Fearing the impact of the rising costs of Medicare, Medicaid, and the highly regulated arrangements of the private insurance sector, many American legislators and other top policymakers are becoming attracted to the idea of a body that would make top-down pronouncements on the cost-effectiveness of new medical technologies. The idea of a statutorily created agency charged with system-wide cost containment and rationing of medical services and technologies is becoming surprisingly fashionable in Washington policy circles.
The implications of this trend are alarming for U.S. citizens, particularly when one considers that the technology a society uses reflects the wider and underlying incentive structures it adopts for using it: "An incentive structure that encourages providers to trade off the costs and benefits of health care gives providers little incentive to use expensive technologies and thus researchers will have little incentive to create it."[33]
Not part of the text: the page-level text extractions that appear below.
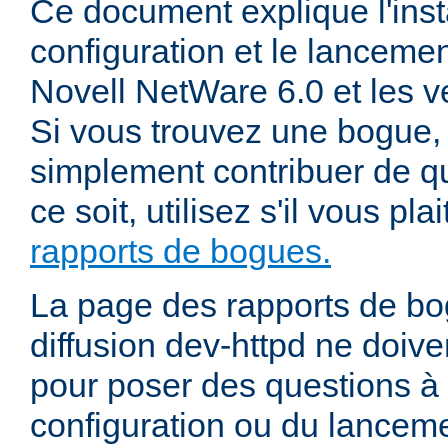
Ce document explique l'insta
configuration et le lanceme
Novell NetWare 6.0 et les ve
Si vous trouvez une bogue, 
simplement contribuer de 
ce soit, utilisez s'il vous pla
rapports de bogues.
La page des rapports de bog
diffusion dev-httpd ne doiven
pour poser des questions à
configuration ou du lancem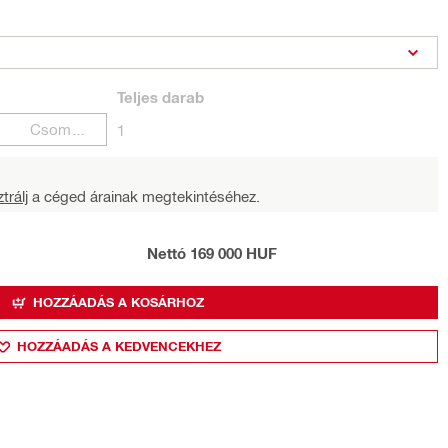
Teljes
darab
Csomagok
1
trálj
a céged árainak megtekintéséhez.
Nettó 169 000 HUF
HOZZÁADÁS A KOSÁRHOZ
HOZZÁADÁS A KEDVENCEKHEZ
In the long term, a statist, centralized control of medical technology offers little if any regulatory benefit. Through its own logic, it not only stifles innovation, but also, in doing so, ends up precluding those very inventions that could turn out to be of immeasurable benefit to individuals and to society in general.
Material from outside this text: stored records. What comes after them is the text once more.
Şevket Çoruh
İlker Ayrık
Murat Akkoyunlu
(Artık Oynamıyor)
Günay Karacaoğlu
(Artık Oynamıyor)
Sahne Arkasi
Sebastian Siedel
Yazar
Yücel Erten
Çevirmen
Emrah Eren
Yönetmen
If comparative effectiveness and health technology assessment especially are to be useful, they must be generated primarily by the private sector on a competitive and non-coercive basis. In avoiding the imposition of a uniformity of rules that comes with government intervention, physicians and other medical professionals would and should remain free to pick and choose from the best practices and professional insights into the treatment of medical conditions as they see fit (with, of course, the informed consent of their patients).
It is only by returning health care to a genuinely patient-centered and consumer-driven health care marketplace that information, innovation, and best practice will permeate the complex array of health care arrangements in both the public and the private sectors. It is only through open competition and the economic discipline of the free market that real progress and productivity can be secured.
Therefore, in framing a policy on comparative effectiveness, America's policymakers should be governed by four principles:
* They should reject the statutory creation of a board, council, or institute that would centralize government control of patient access to drugs, devices, medical technologies, treatments, or procedures. This is especially the case if such an agency were to have the power to override the considered judgment of competing professional expertise, especially the professional judgment of a patient's attending physician. * Comparative effectiveness research and health technology assessments should be undertaken primarily by the private sector. While government can contribute to research efforts and promote the widespread availability of the best information, it must not exercise monopoly power over the conduct of research itself or the distribution of information. * Comparative effectiveness research should be patient-centered and supportive of quality and value, not focused simply on cost-containment. In this respect, it should foster scientific advances, health information technology, and the emerging science of personalized medicine. * Comparative effectiveness research must move beyond randomized clinical trials and embrace practical clinical trials. It should include observational data, and its methodologies should fully address issues such as the validity and applicability of findings.